Une cour d’appel refuse de prononcer le délaissement parental d’un enfant placé dès sa naissance. Elle convient que l’intérêt actuel de celui-ci est d’avoir des repères stables avec sa famille d’accueil, que ses parents sont un élément de perturbation et non d’épanouissement et que ceux-ci n'ont pas été en mesure de lui offrir, et ce depuis au moins une année, les actes nécessaires au maintien des liens parents-enfant sur un plan éducatif et affectif. Mais elle relève que les déficiences mentales des deux parents, atteignant les sphères intellectuelles, affectives et de la volonté, ne permettent pas de caractériser l’élément intentionnel du délaissement. Le président du conseil départemental se pourvoit.

La Haute Juridiction lui donne raison et censure l’arrêt. Elle rappelle d’abord que :

  • l’intérêt de l’enfant doit être une considération primordiale dans toutes les décisions qui le concernent (CIDE du 20-11-1989 art. 3 §1) ;

  • pour qu’il y ait délaissement, il faut notamment que les parents n’aient pas maintenu les liens avec leur enfant sans qu’ils « en aient été empêchés par quelque cause que ce soit » (C. civ. art. 381-1).

Mais, interroge-t-elle, au regard de l'obligation du juge de considérer l'intérêt supérieur de l'enfant, apprécié concrètement, quelle est la portée de cette précision tenant à l'absence d'empêchement des parents ?

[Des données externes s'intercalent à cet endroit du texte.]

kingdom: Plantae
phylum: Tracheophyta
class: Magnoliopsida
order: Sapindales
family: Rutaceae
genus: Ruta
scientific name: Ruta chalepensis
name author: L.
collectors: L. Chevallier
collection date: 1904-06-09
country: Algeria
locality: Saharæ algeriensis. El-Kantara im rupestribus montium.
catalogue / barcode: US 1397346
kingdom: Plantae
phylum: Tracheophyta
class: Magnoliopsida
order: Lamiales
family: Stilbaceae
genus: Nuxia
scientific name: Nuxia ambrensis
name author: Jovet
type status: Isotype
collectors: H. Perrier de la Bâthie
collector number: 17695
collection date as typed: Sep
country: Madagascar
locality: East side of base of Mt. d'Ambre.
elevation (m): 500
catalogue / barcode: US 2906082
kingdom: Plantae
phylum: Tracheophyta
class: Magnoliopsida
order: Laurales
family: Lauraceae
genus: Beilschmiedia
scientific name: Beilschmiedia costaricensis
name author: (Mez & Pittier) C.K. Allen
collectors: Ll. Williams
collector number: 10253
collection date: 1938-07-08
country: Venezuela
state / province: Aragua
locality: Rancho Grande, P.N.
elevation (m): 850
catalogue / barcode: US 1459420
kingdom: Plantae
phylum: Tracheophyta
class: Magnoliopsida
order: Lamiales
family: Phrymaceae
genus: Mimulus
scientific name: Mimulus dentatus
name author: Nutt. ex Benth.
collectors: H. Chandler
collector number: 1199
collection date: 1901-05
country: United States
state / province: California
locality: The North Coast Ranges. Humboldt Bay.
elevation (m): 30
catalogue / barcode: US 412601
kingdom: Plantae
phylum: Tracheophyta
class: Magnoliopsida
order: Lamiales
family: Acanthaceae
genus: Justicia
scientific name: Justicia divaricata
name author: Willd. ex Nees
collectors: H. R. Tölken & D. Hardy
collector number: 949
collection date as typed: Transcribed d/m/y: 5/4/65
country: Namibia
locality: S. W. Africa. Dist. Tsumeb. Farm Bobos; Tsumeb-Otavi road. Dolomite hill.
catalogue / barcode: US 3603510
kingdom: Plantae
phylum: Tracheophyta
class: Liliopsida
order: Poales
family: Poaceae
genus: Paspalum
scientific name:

Pour répondre à cette question, la Cour relève deux éléments :

  • le désintérêt volontaire des parents, exigé dans l’ancienne procédure d’abandon et considéré comme trop restrictif, a été remplacé par un critère objectif afin de renforcer la protection de l’enfant et de recentrer la procédure sur l’intérêt de ce dernier, tout en tenant compte des situations particulières relatives aux parents (Loi 2016-297 du 14-3-2016).

  • à propos de l’ancienne procédure, la Cour EDH a jugé que, si elle devait ménager un juste équilibre entre les intérêts de l’enfant et du parent, l’intérêt du premier devait être déterminant (CEDH aff. 4962/11 du 26-9-2013 Zambotto Perrin c/ France).

Dès lors, pour prononcer le délaissement, les juges doivent apprécier l’ensemble de la situation, notamment les causes qui ont empêché les parents d’entretenir des liens avec leur enfant, au regard de l’intérêt supérieur de ce dernier, lequel est p rimordial.

Aussi, une requête en délaissement ne peut être rejetée au seul motif d’un empêchement des parents quelle qu’en soit la cause sans prise en considération de l’intérêt de l’enfant.

Or, en l’espèce, les juges ont statué sans avoir égard au caractère primordial de cet intérêt.